Most obviously, if you ignore the team on top (and José Mourinho does seem unduly concerned when other people talk about Chelsea) the Premiership has been a competitive division. At the time of writing Manchester United have edged into second, but it has been fantastic to see Wigan spend the longest time this season as the top north-west team, having already accumulated nearly enough points to stay up. And any misgivings that anyone may have about the sense of perspective and entrepreneurship of owner Dave Whelan is surely offset by the fact that Paul Jewell is unique among managers in citing Leon Trotsky as a hero.
West Ham, too, have bucked the trend of newly promoted sides and Alan Pardew is already owed some handsome apologies. Stuart Pearce – another manager we had doubts about – has not produced as attractive a team, but by his presence on the sidelines (and occasionally on the pitch) has added to the sum of human happiness in his time at Manchester City. Martin Jol also appears, from uncertain beginnings after Jacques Santini’s resignation, to have produced a Spurs side heading in the right direction.
Pearce is not alone in having provided laughs. The south-coast sitcom at Fratton Park and St Mary’s, the bastard child of Never The Twain and Allo, Allo, has kept all neutral observers entertained all year (even if we feel rather sorry for the miscast Alain Perrin), the highlight being the press conference at which that classic odd couple Clive Woodward and Harry Redknapp pledged their mutual respect. Other boardroom pleasures have included the goings-on at Hearts in a suddenly competitive Scottish Premier League, with what is now a three-horse title race not involving Rangers. There was also the TV footage of the Glazers in the directors’ box at Old Trafford looking alternately pained and perplexed during the goalless Champions League draw with Villarreal. Wayne Rooney’s sudden fondness for sarcastic applauding of referees, in the manner of a disgruntled bus passenger taunting a driver after they’d been let off a stop later than requested, was a welcome development, too – proof that even multi-millionaires barely emerging from their teens still have the common touch.
Of course Rooney has provided plenty of more deliberate thrills. With England, the watchword has been “expect the unexpected”. The defeat to Northern Ireland in September was, arguably, their worst defeat ever outside a World Cup finals (step forward, USA 1950). The hysteria that result provoked was followed by a near equal and opposite reaction after friendly success in Geneva. In between, England won a third consecutive qualifying group for the first time since the 1950s, but we were more excited by the efforts of Ivory Coast, Togo, Angola and Ghana in qualifying for the World Cup for the first time, as did Trinidad & Tobago (featured elsewhere).

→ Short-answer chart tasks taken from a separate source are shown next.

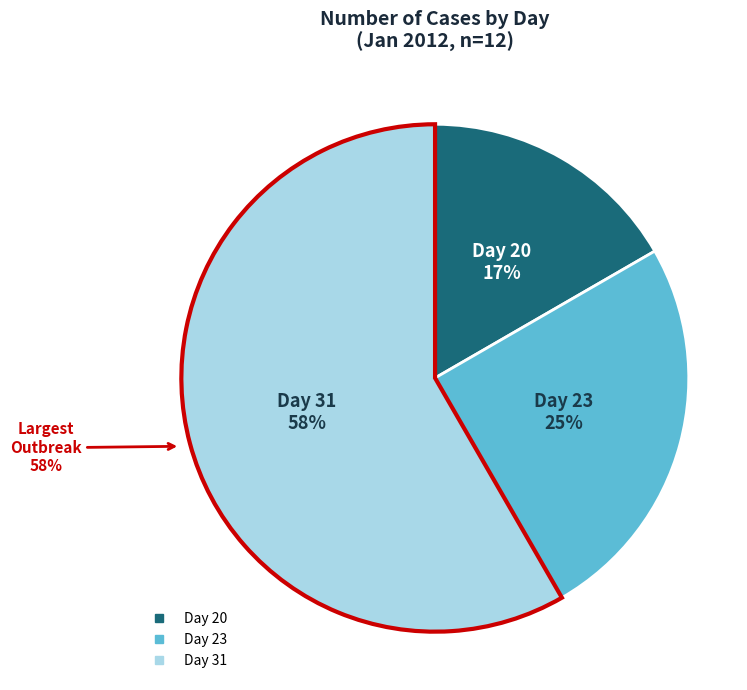

Approximately how many times larger is the value at Day 20 compared to Day 31?

0.3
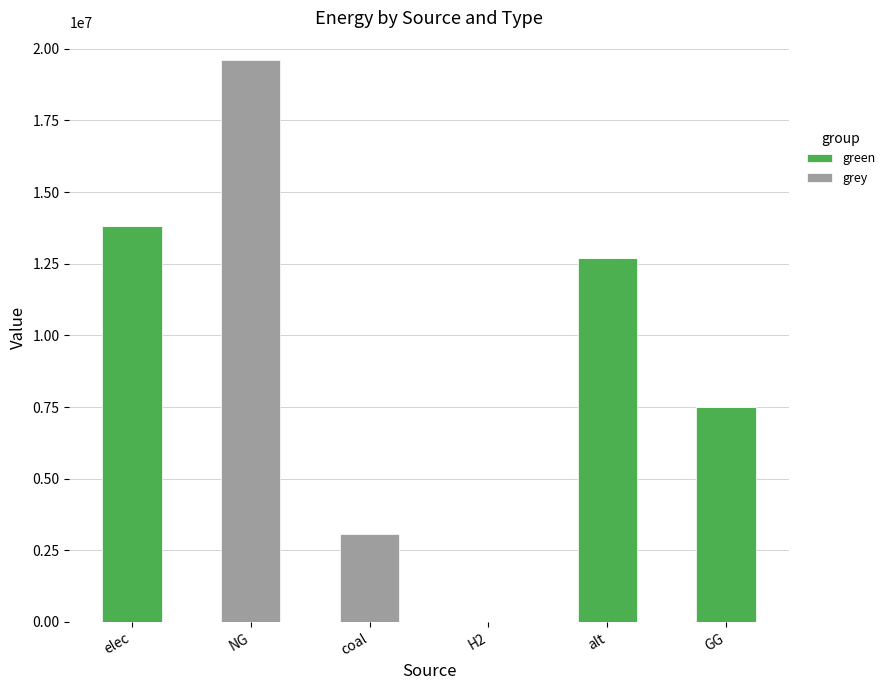

Reading left to right, transcribe the values for green.

elec=13817505.1	NG=0.0	coal=0.0	H2=0.0	alt=12693297.0	GG=7500000.0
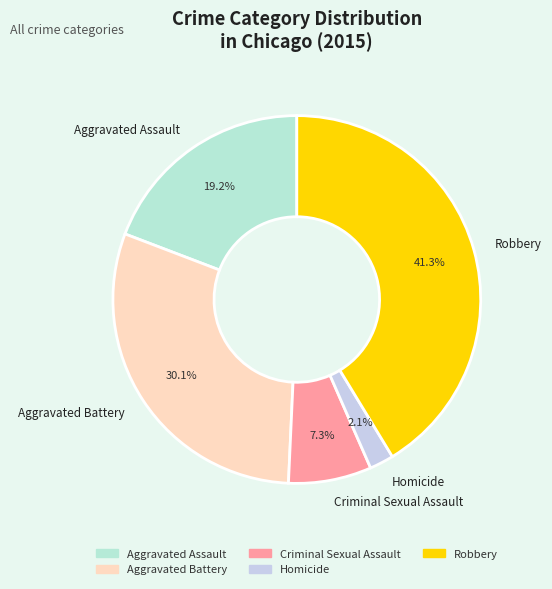

Which slice is the smallest?

Homicide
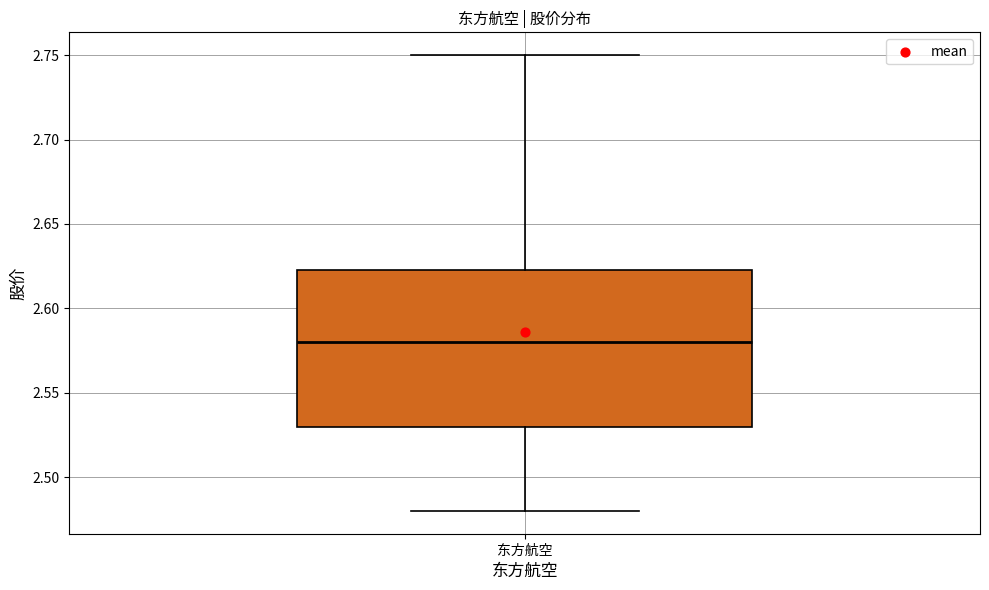

Transcribe this box plot: give where the median line is, the range the box spans, and where the two whiskers end, as read against the y-axis. The values are not printed on the chart, so give them approximately, as read against the axis.

median 2.580, box 2.530 to 2.625, whiskers 2.480 to 2.750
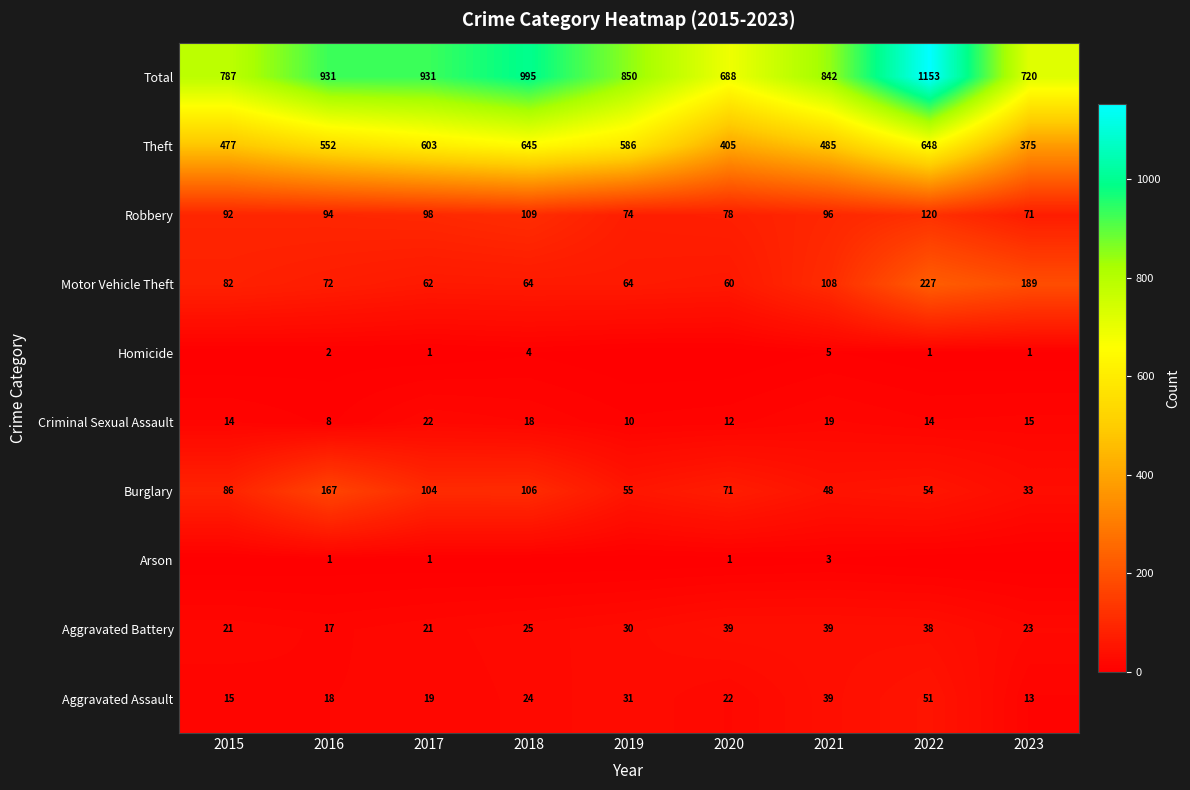

What is the approximate value of Criminal Sexual Assault at 2018, to the nearest 10?

20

The cups, like international football, remain vibrant. Several non-League teams did well in the first round of the FA Cup, while lower-division sides have shone in the Carling Cup. It is worth restating that football outside the top flight is incredibly popular, compared to previous English trends or the rest of Europe. It is also competitive, with relegated Premiership sides failing to dominate the Championship, while in League One the four promoted sides have surpassed hopes, never mind expectations. And while fans of Torquay, Stockport, Macclesfield and others will be less happy, it is good to see Rushden, run by their fans, clinging on to League status and pulling in close to 3,000 as they defy their position as hot favourites to slip into the Conference. But, as Doncaster’s success shows, what used to be regarded as the end can be a new beginning.
There is, in fact, so much to delight in. Who could fail, at this time of year, to smile at the false rumour, faithfully reported by some of the press, that Manchester City’s Kiki had a brother, Kris Musampa, who was considering a move to England? And so, to adapt a line from the introduction that the late John Peel provided for a WSC compilation, merry Christmas and goodwill to all men (list of exceptions sent to genuine students on application).